● **Provided passage**:
^^^^^^^^

Visualization Theory
====================

Inner Product, Norm, and Angle
-----------------------------------

Fixing some :math:`d` and :math:`M`, we can define the inner product
of two tensors by

.. math::

   \langle T, U \rangle = \sum_{i_1=1}^M \sum_{i_2=1}^M\cdots
   \sum_{i_d=1}^M T(i_1,i_2,\ldots,i_d)\bar{U}(i_1,i_2,\ldots,i_d) \,,

where :math:`\bar{U}` indicates complex conjugate, if appropriate. 
If :math:`T` and :math:`U` are represented with separation ranks
:math:`r` and :math:`s` using vectors :math:`V^l_k` and :math:`W^l_k`,
then their inner product can also be computed via

.. math::

   \langle T, U \rangle 
   =\sum_{l=1}^r \sum_{m=1}^s \prod_{k=1}^d  \sum_{i=1}^MV^l_k(i)\bar{W}^m_k(i)
   =\sum_{l=1}^r \sum_{m=1}^s \prod_{k=1}^d  \langle V^l_k, W^m_k
   \rangle\,,

which costs :math:`\mathcal{O}(rsdM)` operations.


With this
inner product we can define length with the norm

.. math::

   \|T\|= \sqrt{\langle T, T \rangle}
   = \left(\sum_{i_1=1}^M \sum_{i_2=1}^M\cdots
   \sum_{i_d=1}^M | T(i_1,i_2,\ldots,i_d)|^2\right)^{1/2}\,.

^^^^^^^^

● **Data below**:
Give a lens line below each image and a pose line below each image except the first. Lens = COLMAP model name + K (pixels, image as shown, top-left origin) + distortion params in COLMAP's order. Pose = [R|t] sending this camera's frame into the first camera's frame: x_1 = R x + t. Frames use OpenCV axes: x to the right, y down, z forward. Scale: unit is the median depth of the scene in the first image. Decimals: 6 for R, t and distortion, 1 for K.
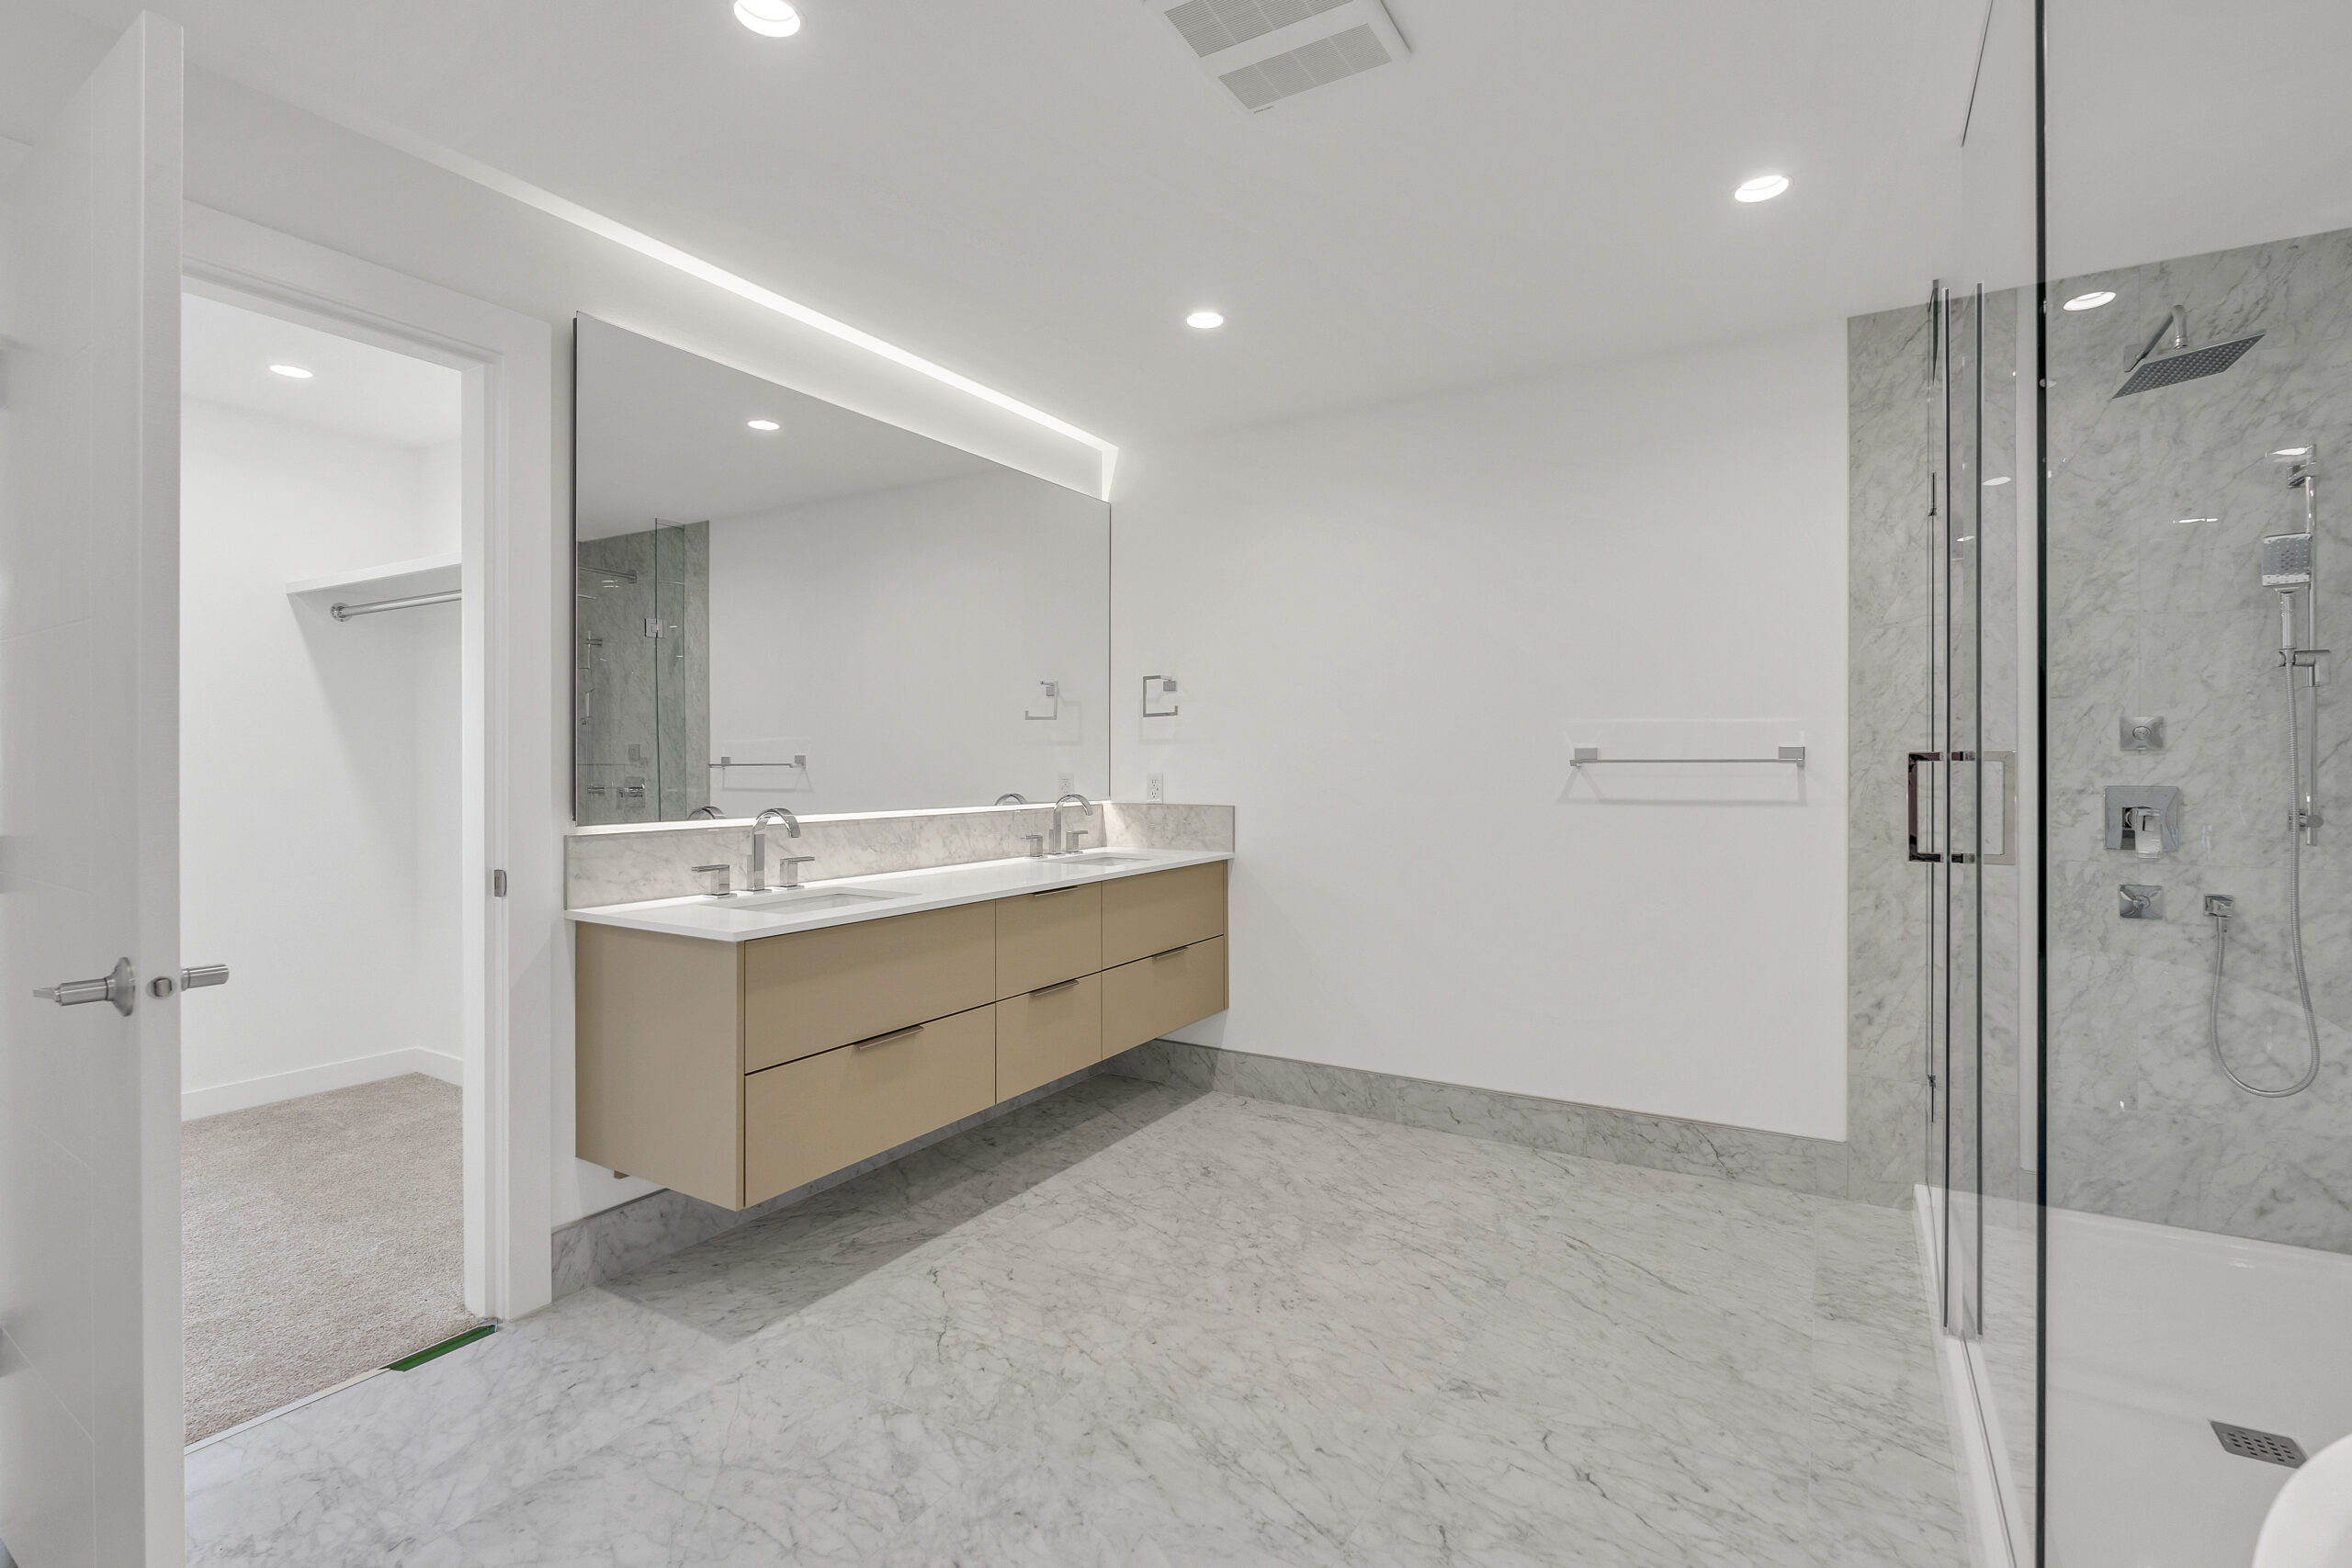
lens RADIAL K [[1082.7, 0, 1181.8], [0, 1082.7, 768.5], [0, 0, 1]] dist [-0.001882, -0.000373]
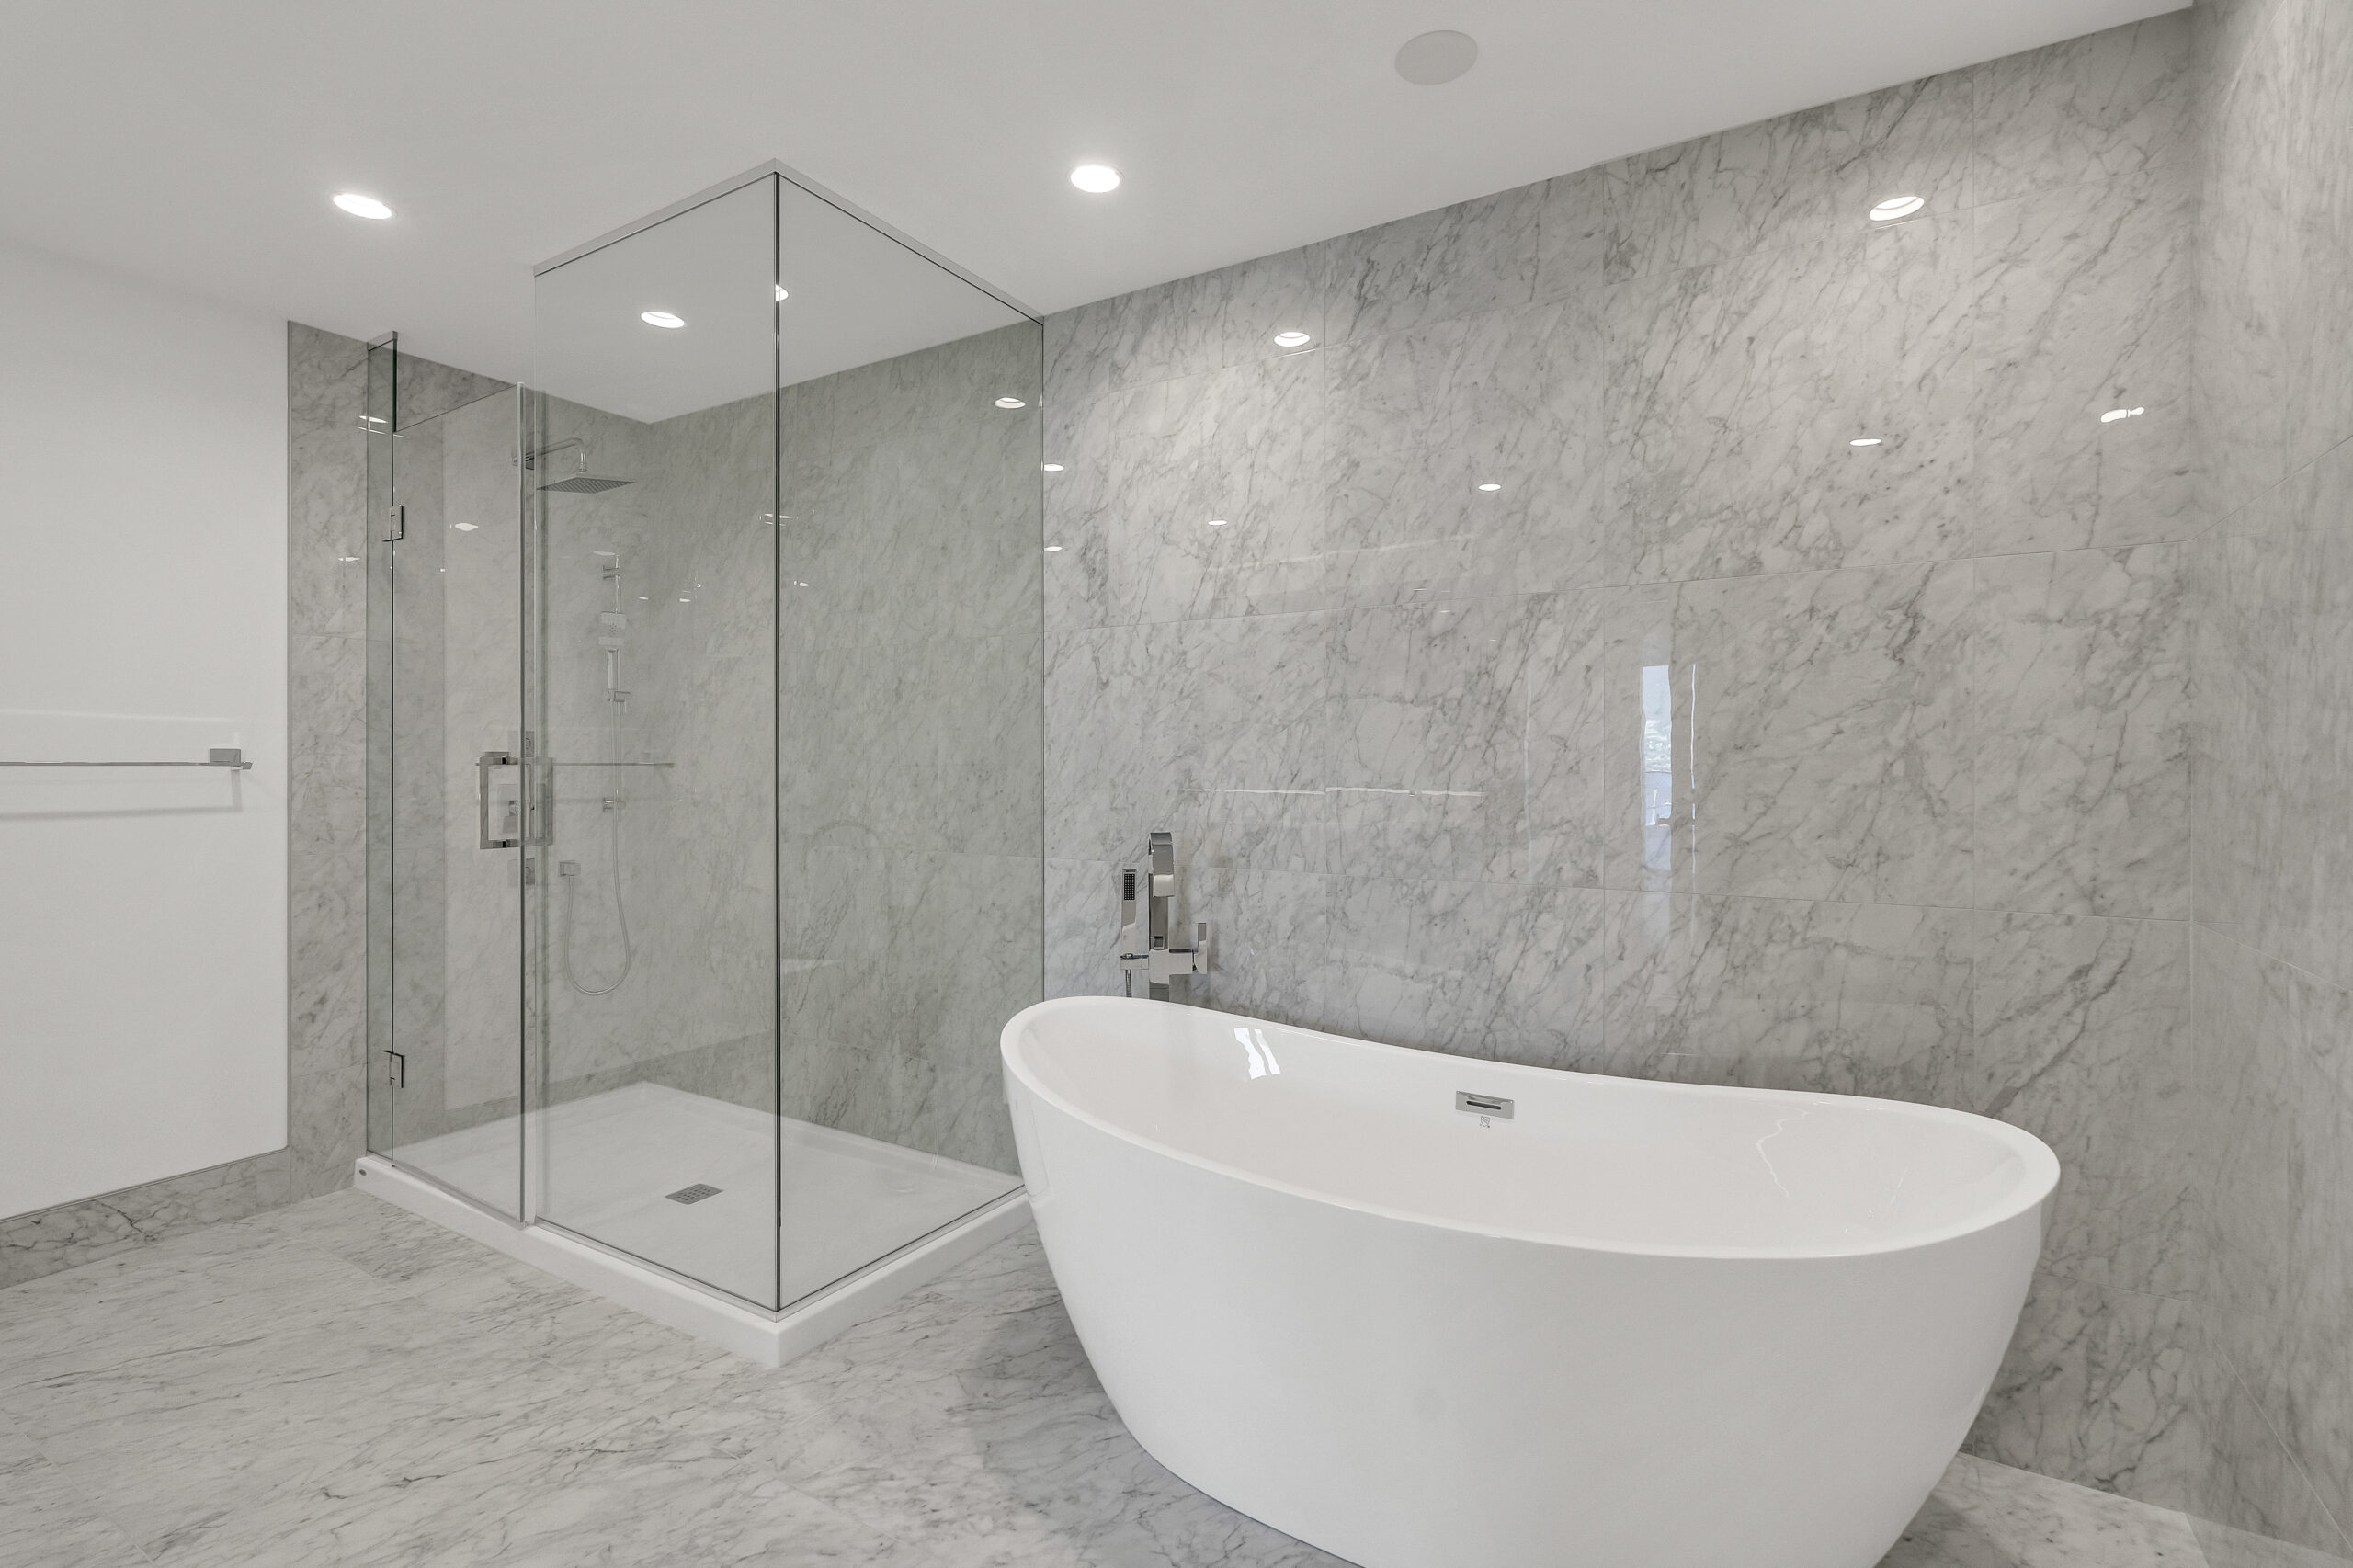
lens RADIAL K [[1083.3, 0, 1180.1], [0, 1083.3, 775.2], [0, 0, 1]] dist [-0.001882, -0.000373]
pose [[0.014236, -0.008984, 0.999858, -0.377647], [0.006609, 0.999939, 0.008891, -0.000349], [-0.999877, 0.006482, 0.014295, 0.166334]]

^^^^^^^^

● **Check your understanding**:
(a) In the tensor inner product notes, start at the words "Inner Product, Norm, and" and copy word for word until you reach "conjugate, if appropriate.", including those words.
(b) According to the tensor inner product notes, how many operations does it take to compute the inner product of T and U when they are represented with separation ranks r and s?
(c) Continue the tensor inner product notes from the point where they stop.

● **Solved tasks**:
(a)
Inner Product, Norm, and Angle
-----------------------------------

Fixing some :math:`d` and :math:`M`, we can define the inner product
of two tensors by

.. math::

   \langle T, U \rangle = \sum_{i_1=1}^M \sum_{i_2=1}^M\cdots
   \sum_{i_d=1}^M T(i_1,i_2,\ldots,i_d)\bar{U}(i_1,i_2,\ldots,i_d) \,,

where :math:`\bar{U}` indicates complex conjugate, if appropriate.

(b) It takes O(rsdM) operations.

(c)
We can also define the angle between :math:`T` and :math:`U` relative
to the origin with

.. math::

	\angle(T,U)= \arccos\left(\frac{\langle T, U \rangle}{\|T\|\,\|U\|}\right)\,,

realizing that this may be a complex number if :math:`T` or :math:`U`
is complex.

The operations necessary for the visualization will be based on
this inner product, and so are essentially coordinate-free. In
particular, a separable change of coordinates does not effect the
vizualization. 


Intersections
---------------------------------

We now consider how to visualize a set :math:`S` of tensors.
Since :math:`S` is defined as a subset of :math:`R^{M^d}` we cannot
visualize it all at once. Instead we can intersect it with a simpler
object and visualize this intersection.
Any two distinct tensors :math:`T_1` and :math:`T_2` define a line,
which can be represented by

.. math::

   a_1 T_1+(1-a_1)T_2 \,.

Similarly, any three tensors :math:`T_1`, :math:`T_2`, and :math:`T_2`
that do not lie on a line define a plane 

.. math::

   a_1 T_1+a_2T_2+(1-a_1-a_2)T_3 \,.

By intersecting :math:`S` with one of these simpler objects we obtain
something that we can visualize.

.. and any three tensors not on a plane define a volume.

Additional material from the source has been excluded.